Last year, personal saving by Americans out of their disposable income was negative. That is, they spent about 1 percent more than their after-tax income. The federal government also ``dissaved'' by running a large budget deficit. In contrast, the business sector, which is normally a net borrower, was a net saver.

As Rogoff put it in his commentary, ``America's government and consumers have been engaged in a never-ending consumption binge.''

``Overall, after almost 25 years of stunning prosperity, punctuated by only two mild recessions, most Americans feel pretty confident about their economic situation,'' he said. ``So it is not surprising that private consumption continues to hold up even as U.S. economic growth has shifted into lower gear.

Parking Money

``People have enjoyed such huge capital gains over the past decade that most feel like gamblers on a long winning streak. By now, they see themselves as playing with the house's (or their houses') money,'' Rogoff said.

``It is less easy to rationalize why the U.S. government is continuing to run budget deficits despite a cyclical boom,'' he added.

Rogoff said surplus countries are willing to keep pouring money into U.S. coffers because they aren't able to use all their own savings. ``The net result is that money is being parked temporarily in low-yield investments in the U.S., although this cannot be the long-run trend.''

Nevertheless, the status-quo might last for some time -- at least as long as world economic growth remains strong and there are no major recessions or financial crises, he said.

Under those circumstances, the dollar could decline very slowly. On the other hand, ``it is not hard to imagine scenarios in which the dollar collapses,'' Rogoff said. ``Nuclear terrorism, a slowdown in China, or a sharp escalation of violence in the Middle East could all blow the lid off the current economic dynamic.''

Ending the Binge

Plenty of economists predicted several years ago that rising current-account deficits wouldn't and couldn't continue. Yet they have, and that fact, not unreasonably, has made most economists extremely wary about predicting when the U.S. current-account deficit will begin to shrink or what that would mean for the U.S. and the world economies.
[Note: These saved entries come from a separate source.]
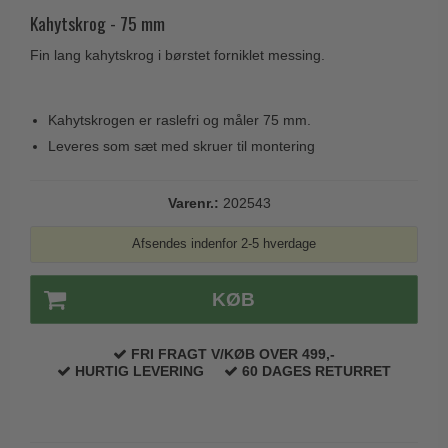
Husnumre
Knud Holscher dørgreb
Kahytskrog - 75 mm
Delfin & Hvalros
Brevindkast
Olivari
Fin lang kahytskrog i børstet forniklet messing.
Gio Ponti LAMA
Ringetryk
Turnstyle Designs
Medici dørgreb
Postkasser
RANDI dørgreb
Kahytskrogen er raslefri og måler 75 mm.
Svanemøllen træ dørgreb
Dørhængsler
Leveres som sæt med skruer til montering
RDS Italienske dørgreb
Weingarden dørgreb
Skruer
Samuel Heath produkter
Østerbro træ dørgreb
Varenr.:
202543
Knager & Kroge
Sibes Metall
Dørgreb Buster+Punch
Hattehylder
Afsendes indenfor 2-5 hverdage
Søe-Jensen & Co.
DND dørgreb
Kahytskrog
Valli & Valli dørgreb
Formani dørgreb
KØB
Messing pudsemiddel
YOUNG dørgreb
FSB dørgreb
VONSILD Møbelgreb
FRI FRAGT V/KØB OVER 499,-
Randi Classic Line
HURTIG LEVERING
60 DAGES RETURRET
Turnstyle Designs Dørgreb
Paskvilgreb - Terrasse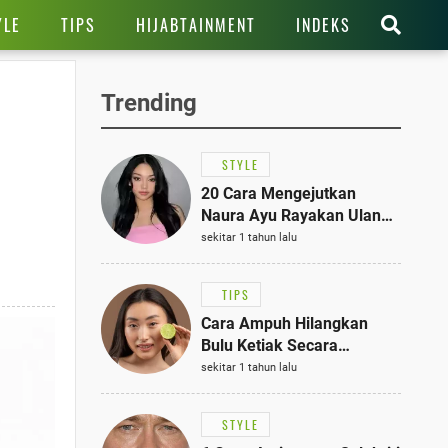
YLE
TIPS
HIJABTAINMENT
INDEKS
Trending
STYLE
20 Cara Mengejutkan
Naura Ayu Rayakan Ulang
Tahun di Panti Asuhan,
sekitar 1 tahun lalu
Terlihat Anggun dengan
Kaftan Cokelat
TIPS
Cara Ampuh Hilangkan
Bulu Ketiak Secara
Permanen dalam 5
sekitar 1 tahun lalu
Langkah Sederhana
STYLE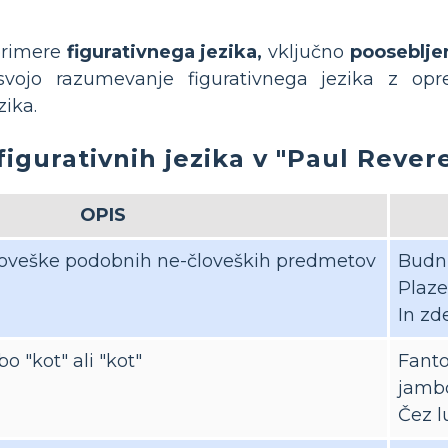
 primere
figurativnega jezika,
vključno
pooseblje
svojo razumevanje figurativnega jezika z opre
zika.
figurativnih jezika v "Paul Revere
OPIS
človeške podobnih ne-človeških predmetov
Budni
Plaze
In zd
o "kot" ali "kot"
Fanto
jambo
Čez l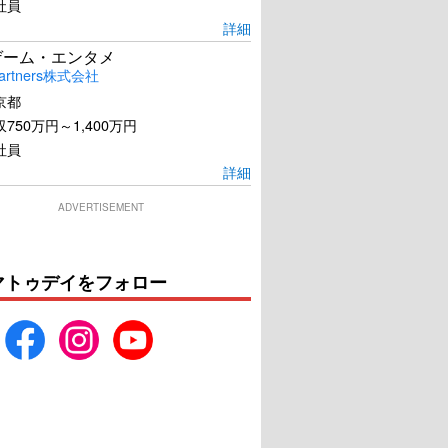
社員
詳細
ゲーム・エンタメ
artners株式会社
京都
750万円～1,400万円
社員
詳細
ADVERTISEMENT
マトゥデイをフォロー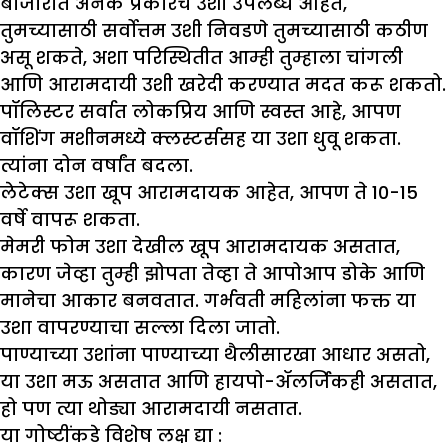
बाजारात अनेक प्रकारचे उशी उपलब्ध आहेत,
तुमच्यासाठी सर्वोत्तम उशी निवडणे तुमच्यासाठी कठीण
असू शकते, अशा परिस्थितीत आम्ही तुम्हाला चांगली
आणि आरामदायी उशी खरेदी करण्यात मदत करू शकतो.
पॉलिस्टर सर्वात लोकप्रिय आणि स्वस्त आहे, आपण
वॉशिंग मशीनमध्ये क्लस्टर्ससह या उशा धुवू शकता.
त्यांना दोन वर्षांत बदला.
लेटेक्स उशा खूप आरामदायक आहेत, आपण ते 10-15
वर्षे वापरू शकता.
मेमरी फोम उशा देखील खूप आरामदायक असतात,
कारण जेव्हा तुम्ही झोपता तेव्हा ते आपोआप डोके आणि
मानेचा आकार बनवतात. गर्भवती महिलांना फक्त या
उशा वापरण्याचा सल्ला दिला जातो.
पाण्याच्या उशांना पाण्याच्या थैलीसारखा आधार असतो,
या उशा मऊ असतात आणि हायपो-ॲलर्जिकही असतात,
हो पण त्या थोड्या आरामदायी नसतात.
या गोष्टींकडे विशेष लक्ष द्या
: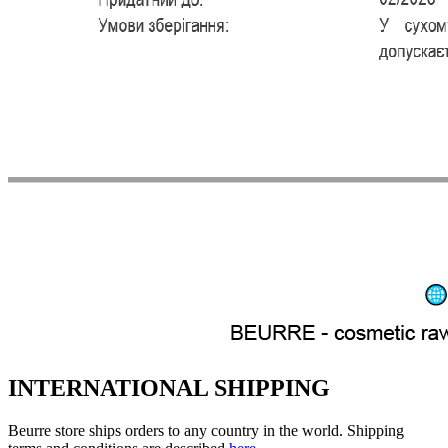
INTERNATIONAL SHIPPING
Beurre store ships orders to any country in the world. Shipping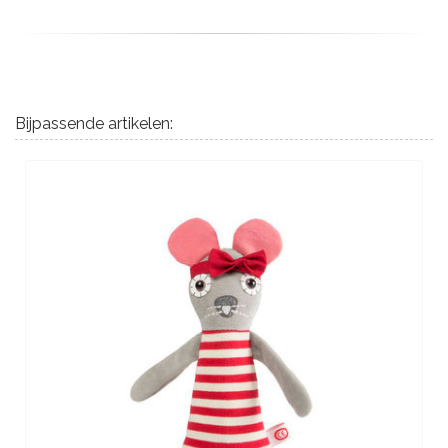
Bijpassende artikelen: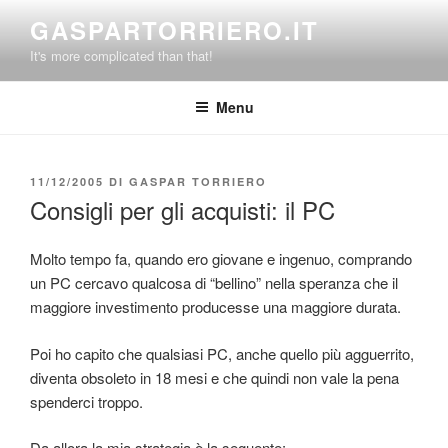
Salta
GASPARTORRIERO.IT
al
It's more complicated than that!
contenuto
Menu
PUBBLICATO
11/12/2005
DI
GASPAR TORRIERO
IL
Consigli per gli acquisti: il PC
Molto tempo fa, quando ero giovane e ingenuo, comprando
un PC cercavo qualcosa di “bellino” nella speranza che il
maggiore investimento producesse una maggiore durata.
Poi ho capito che qualsiasi PC, anche quello più agguerrito,
diventa obsoleto in 18 mesi e che quindi non vale la pena
spenderci troppo.
Da allora la mia strategia è la seguente:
Still the large current-account deficit represents such a enormous imbalance that at some point it must stabilize and probably begin to reverse itself. At that point, consumption, investment and the federal budget deficit, in some combination, will be affected. In other words, the 25-year binge will end.

Yes, one would think that prospect would have been worth more than a couple of paragraphs in the Economic Report of the President.

(John M. Berry is a Bloomberg News columnist. The opinions expressed are his own.)